Die letzten Tage vor Kriegsende: eine Ausstellung am Heldenplatz

Politik | Barbara Tóth | aus FALTER 15/15 vom 08.04.2015

Was geschah vor 70 Jahren am 8. April, dem Erscheinungstag dieser Falter-Ausgabe?

Noch war der Zweite Weltkrieg nicht beendet, aber die Rote Armee hatte schon den Wiener Gürtel erreicht. In Krems-Gneixendorf wird eines der größten Kriegsgefangenenlager des Großdeutschen Reiches geräumt. Mehrere tausend Franzosen, Belgier, Serben, Polen, Briten, Rotarmisten und Italiener müssen in langen Kolonnen nach Westen in ein anderes Lager in Braunau ziehen, wo sie Anfang Mai von der US-Armee befreit werden.

Am Floridsdorfer Spitz werden die Wehrmachtsoffi ziere Major Karl Biedermann, Hauptmann Alfred Huth und Oberleutnant Rudolf Raschke hingerichtet. Sie hatten heimlich mit der Roten Armee Kontakt aufgenommen, um Wien kampflos zu übergeben. "Ich habe mit den Bolschewiken paktiert!", steht auf den Plakaten, die an ihren Leichnamen hängen.
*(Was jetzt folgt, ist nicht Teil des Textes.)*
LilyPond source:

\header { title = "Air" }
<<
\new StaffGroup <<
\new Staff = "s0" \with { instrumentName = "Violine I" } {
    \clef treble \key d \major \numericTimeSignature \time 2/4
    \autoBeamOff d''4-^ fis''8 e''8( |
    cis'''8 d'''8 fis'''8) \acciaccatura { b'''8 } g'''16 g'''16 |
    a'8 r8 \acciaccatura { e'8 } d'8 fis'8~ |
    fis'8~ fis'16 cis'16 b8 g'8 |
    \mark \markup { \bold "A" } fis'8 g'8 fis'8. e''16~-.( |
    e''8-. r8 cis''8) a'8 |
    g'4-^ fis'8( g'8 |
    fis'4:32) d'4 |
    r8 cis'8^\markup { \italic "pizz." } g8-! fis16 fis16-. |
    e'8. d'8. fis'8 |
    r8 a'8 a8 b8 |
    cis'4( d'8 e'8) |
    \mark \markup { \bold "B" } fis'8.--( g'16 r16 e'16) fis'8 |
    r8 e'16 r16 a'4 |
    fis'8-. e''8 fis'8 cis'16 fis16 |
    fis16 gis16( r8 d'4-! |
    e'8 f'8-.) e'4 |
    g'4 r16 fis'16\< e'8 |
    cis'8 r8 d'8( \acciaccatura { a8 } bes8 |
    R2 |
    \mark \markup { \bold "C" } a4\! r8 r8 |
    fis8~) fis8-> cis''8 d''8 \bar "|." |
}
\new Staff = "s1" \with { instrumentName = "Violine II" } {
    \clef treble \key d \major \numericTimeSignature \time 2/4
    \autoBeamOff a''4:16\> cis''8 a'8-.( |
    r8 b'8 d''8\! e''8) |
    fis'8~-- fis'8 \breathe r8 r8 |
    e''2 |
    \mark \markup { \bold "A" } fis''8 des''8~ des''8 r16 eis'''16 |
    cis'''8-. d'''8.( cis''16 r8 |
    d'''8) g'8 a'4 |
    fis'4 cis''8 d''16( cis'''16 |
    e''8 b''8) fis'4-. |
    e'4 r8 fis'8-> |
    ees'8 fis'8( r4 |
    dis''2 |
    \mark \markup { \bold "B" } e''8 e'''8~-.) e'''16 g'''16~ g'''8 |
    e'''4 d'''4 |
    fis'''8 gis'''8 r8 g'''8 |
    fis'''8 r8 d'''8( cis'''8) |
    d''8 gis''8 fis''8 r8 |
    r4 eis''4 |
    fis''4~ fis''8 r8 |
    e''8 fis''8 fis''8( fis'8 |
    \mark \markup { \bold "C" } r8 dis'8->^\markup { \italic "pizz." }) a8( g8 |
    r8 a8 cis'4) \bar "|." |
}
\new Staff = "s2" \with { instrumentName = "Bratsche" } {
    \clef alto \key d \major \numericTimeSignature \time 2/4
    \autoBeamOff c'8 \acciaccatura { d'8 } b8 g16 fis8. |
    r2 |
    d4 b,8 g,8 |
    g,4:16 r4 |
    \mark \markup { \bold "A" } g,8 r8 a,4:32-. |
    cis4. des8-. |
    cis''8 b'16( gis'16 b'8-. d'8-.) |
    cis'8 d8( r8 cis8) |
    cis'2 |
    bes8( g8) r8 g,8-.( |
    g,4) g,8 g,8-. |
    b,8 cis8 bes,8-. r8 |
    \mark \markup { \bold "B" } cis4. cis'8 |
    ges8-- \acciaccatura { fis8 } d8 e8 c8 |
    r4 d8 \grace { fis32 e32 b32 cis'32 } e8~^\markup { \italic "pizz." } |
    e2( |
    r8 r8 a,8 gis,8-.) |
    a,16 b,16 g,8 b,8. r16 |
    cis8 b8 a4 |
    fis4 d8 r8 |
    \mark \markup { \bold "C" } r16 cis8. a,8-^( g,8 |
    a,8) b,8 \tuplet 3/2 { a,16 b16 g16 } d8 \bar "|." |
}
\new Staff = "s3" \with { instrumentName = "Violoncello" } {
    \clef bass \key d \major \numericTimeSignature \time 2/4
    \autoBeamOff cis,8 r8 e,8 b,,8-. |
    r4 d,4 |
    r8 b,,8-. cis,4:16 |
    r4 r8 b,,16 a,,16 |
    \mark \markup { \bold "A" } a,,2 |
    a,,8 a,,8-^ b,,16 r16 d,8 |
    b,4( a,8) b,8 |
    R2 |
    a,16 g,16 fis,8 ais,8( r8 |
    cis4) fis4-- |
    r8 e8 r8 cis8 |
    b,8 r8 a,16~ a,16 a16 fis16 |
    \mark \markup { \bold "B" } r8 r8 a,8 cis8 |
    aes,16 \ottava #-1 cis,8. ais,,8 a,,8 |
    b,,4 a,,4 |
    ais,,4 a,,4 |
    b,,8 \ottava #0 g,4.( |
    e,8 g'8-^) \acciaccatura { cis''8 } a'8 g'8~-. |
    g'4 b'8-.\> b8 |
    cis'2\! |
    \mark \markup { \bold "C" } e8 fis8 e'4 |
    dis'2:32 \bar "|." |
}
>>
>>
Ereignisse wie diese lassen sich seit Kurzem tagtäglich auf Facebook und auf Twitter unter dem Schlagwort "41 Tage" nachverfolgen. 41 Tage waren es nämlich, die zwischen dem Grenzübertritt der Roten Armee am 29. März und dem offi ziellen Kriegsende am 8. Mai lagen. Initiiert wurde dieses spannende Zeitgeschichteprojekt von einer Gruppe von Historikerinnen rund um Heidemarie Uhl. Sie ist Spezialistin für das Thema Erinnerungskultur. Uhl hinterfragt, wie eine Gesellschaft ihre Vergangenheit interpretiert. "Das Kriegsende wird immer noch stark mit Bombenopfern und Vergewaltigungen assoziiert. Wir wollen andere Geschichten in Erinnerung rufen", sagt die Historikerin. Die Lynchjustiz an amerikanischen GIs etwa. Oder die systematische Ermordung von Juden und Kriegsgefangenen. Historiker nennen diese kurze, schreckliche Periode "Endphaseverbrechen".

Ab 16. April gibt es die Ausstellung "41 Tage. Verdichtung der Gewalt" dann auch - ganz klassisch - in Form von Fotografien auf zwölf Litfaßsäulen und in der Krypta auf dem Wiener Heldenplatz zu sehen.